Segment Start: Material for the task

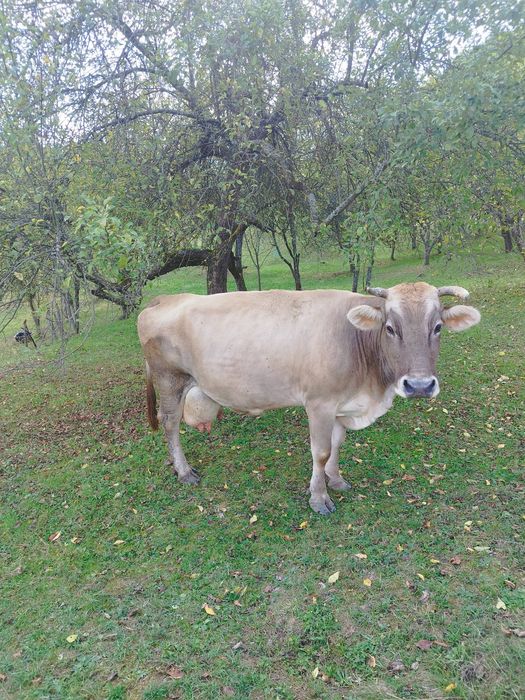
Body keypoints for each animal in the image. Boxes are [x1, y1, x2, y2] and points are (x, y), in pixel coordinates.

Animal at [137, 282, 480, 514]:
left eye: (438, 327)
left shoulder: (342, 404)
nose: (419, 385)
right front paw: (319, 497)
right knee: (170, 424)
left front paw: (336, 480)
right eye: (390, 328)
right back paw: (184, 471)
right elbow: (321, 452)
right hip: (170, 380)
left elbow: (338, 444)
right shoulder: (319, 403)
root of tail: (164, 299)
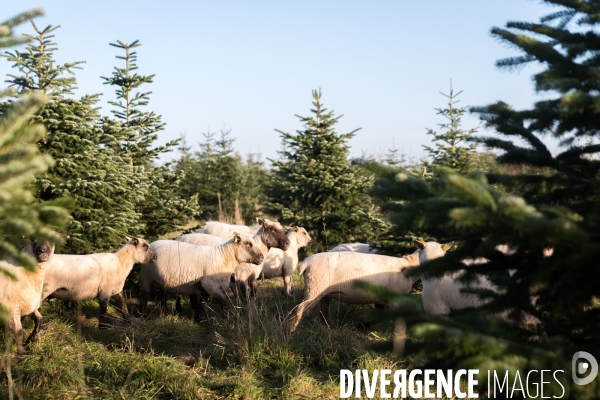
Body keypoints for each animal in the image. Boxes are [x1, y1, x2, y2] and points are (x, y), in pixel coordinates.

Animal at [288, 250, 422, 332]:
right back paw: (290, 332)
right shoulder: (395, 298)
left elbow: (379, 315)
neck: (409, 266)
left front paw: (362, 326)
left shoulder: (380, 299)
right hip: (315, 287)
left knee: (323, 312)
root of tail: (305, 263)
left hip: (323, 292)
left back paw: (332, 330)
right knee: (299, 310)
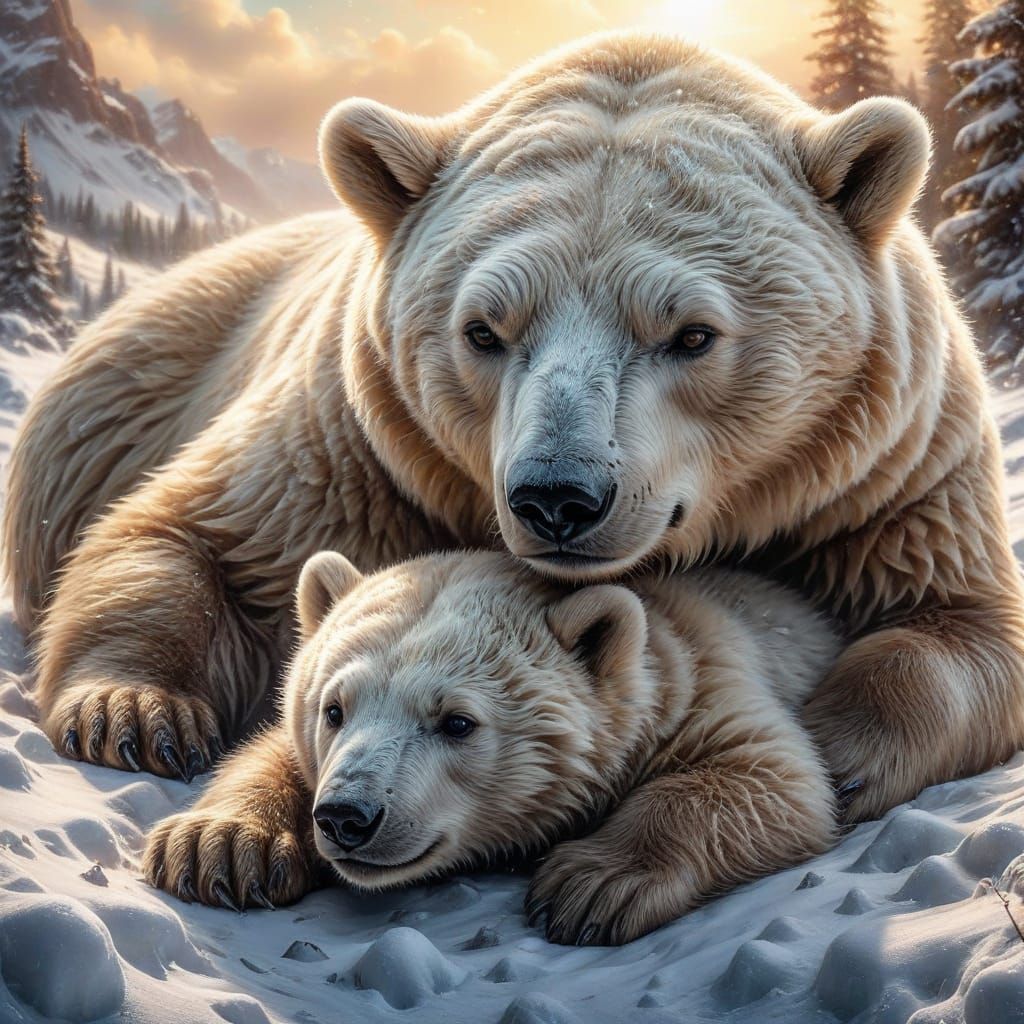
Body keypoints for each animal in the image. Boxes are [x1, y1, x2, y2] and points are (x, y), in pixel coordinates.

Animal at [5, 32, 1024, 824]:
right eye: (484, 330)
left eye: (691, 333)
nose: (558, 499)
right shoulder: (359, 446)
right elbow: (194, 537)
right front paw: (136, 711)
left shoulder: (884, 473)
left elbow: (960, 626)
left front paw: (837, 746)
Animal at [143, 550, 840, 945]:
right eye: (333, 709)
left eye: (456, 723)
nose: (347, 817)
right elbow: (272, 756)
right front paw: (219, 845)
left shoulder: (705, 679)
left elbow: (774, 778)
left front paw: (593, 884)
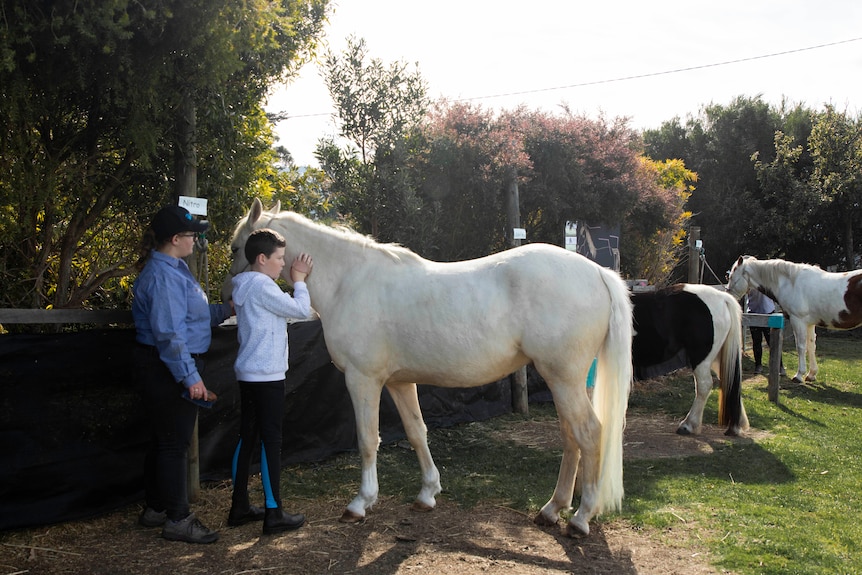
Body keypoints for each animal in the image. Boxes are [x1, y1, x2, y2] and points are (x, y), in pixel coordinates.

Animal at [228, 200, 636, 536]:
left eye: (235, 248)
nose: (227, 295)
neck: (349, 280)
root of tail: (598, 272)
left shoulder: (362, 379)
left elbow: (367, 439)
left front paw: (360, 503)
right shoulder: (398, 383)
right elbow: (416, 432)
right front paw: (427, 493)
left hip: (563, 378)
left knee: (589, 433)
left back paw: (581, 517)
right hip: (570, 381)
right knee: (571, 437)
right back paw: (552, 510)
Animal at [636, 286, 748, 438]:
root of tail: (723, 298)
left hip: (701, 359)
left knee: (704, 385)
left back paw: (688, 425)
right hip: (718, 358)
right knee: (729, 382)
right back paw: (737, 425)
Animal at [728, 255, 862, 382]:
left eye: (731, 276)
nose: (729, 296)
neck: (791, 283)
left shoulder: (798, 320)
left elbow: (801, 346)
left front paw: (799, 375)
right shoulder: (809, 323)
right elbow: (811, 346)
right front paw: (811, 374)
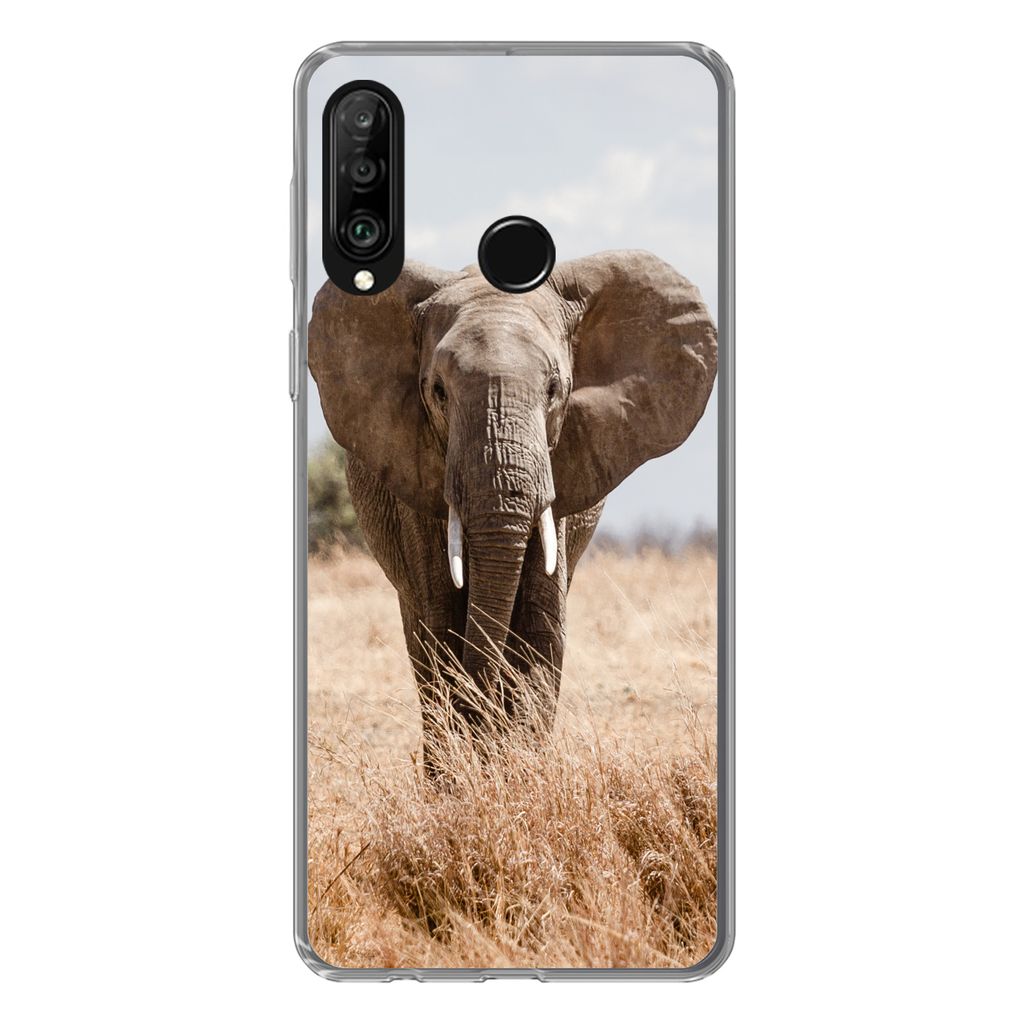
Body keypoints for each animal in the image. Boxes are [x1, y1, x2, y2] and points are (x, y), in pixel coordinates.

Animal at [308, 249, 717, 774]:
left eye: (554, 389)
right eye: (438, 391)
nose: (482, 725)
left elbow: (540, 628)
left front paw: (519, 771)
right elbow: (443, 622)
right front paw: (463, 779)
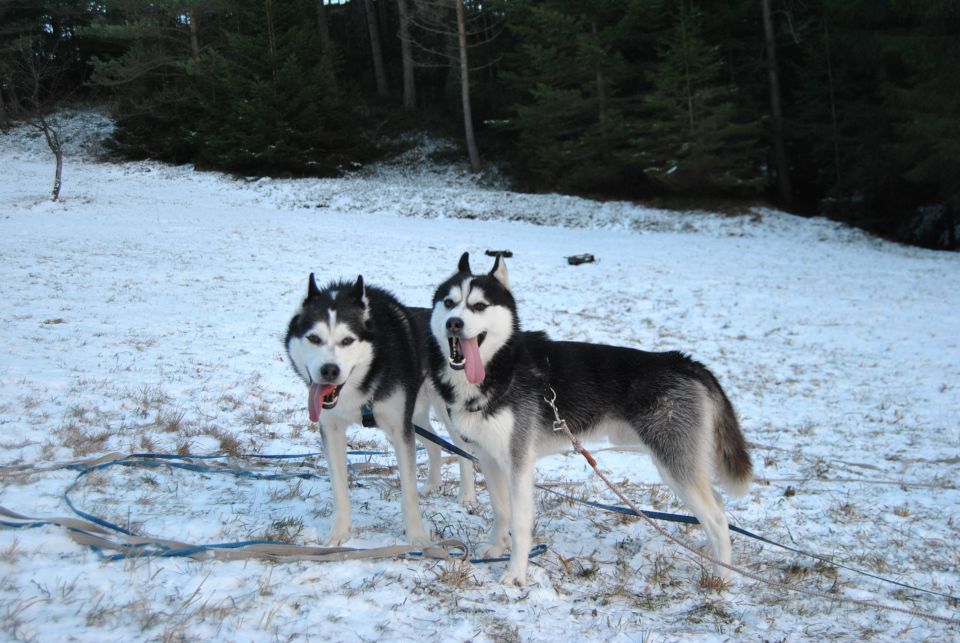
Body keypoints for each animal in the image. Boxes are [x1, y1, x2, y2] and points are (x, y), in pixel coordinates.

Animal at [286, 274, 478, 544]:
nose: (329, 370)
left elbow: (408, 493)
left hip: (445, 413)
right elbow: (339, 490)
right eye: (314, 338)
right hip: (414, 416)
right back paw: (432, 484)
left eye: (347, 340)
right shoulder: (332, 429)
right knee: (434, 444)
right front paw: (339, 534)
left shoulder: (399, 429)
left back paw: (467, 496)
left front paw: (417, 538)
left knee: (462, 448)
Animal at [432, 254, 752, 588]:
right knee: (717, 504)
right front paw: (496, 549)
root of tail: (683, 361)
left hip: (675, 464)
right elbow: (501, 510)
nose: (454, 322)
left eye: (479, 306)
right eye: (449, 302)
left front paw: (516, 574)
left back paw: (723, 577)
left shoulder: (518, 463)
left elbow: (519, 525)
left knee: (717, 518)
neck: (501, 367)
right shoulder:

Segment End: Material for the task

» Problem: When a line above includes the word "nose", please list that line.

» Answer box:
nose: (419, 385)
nose: (558, 499)
nose: (347, 817)
nose: (227, 295)
nose: (729, 296)
nose: (482, 725)
nose: (329, 370)
nose: (454, 322)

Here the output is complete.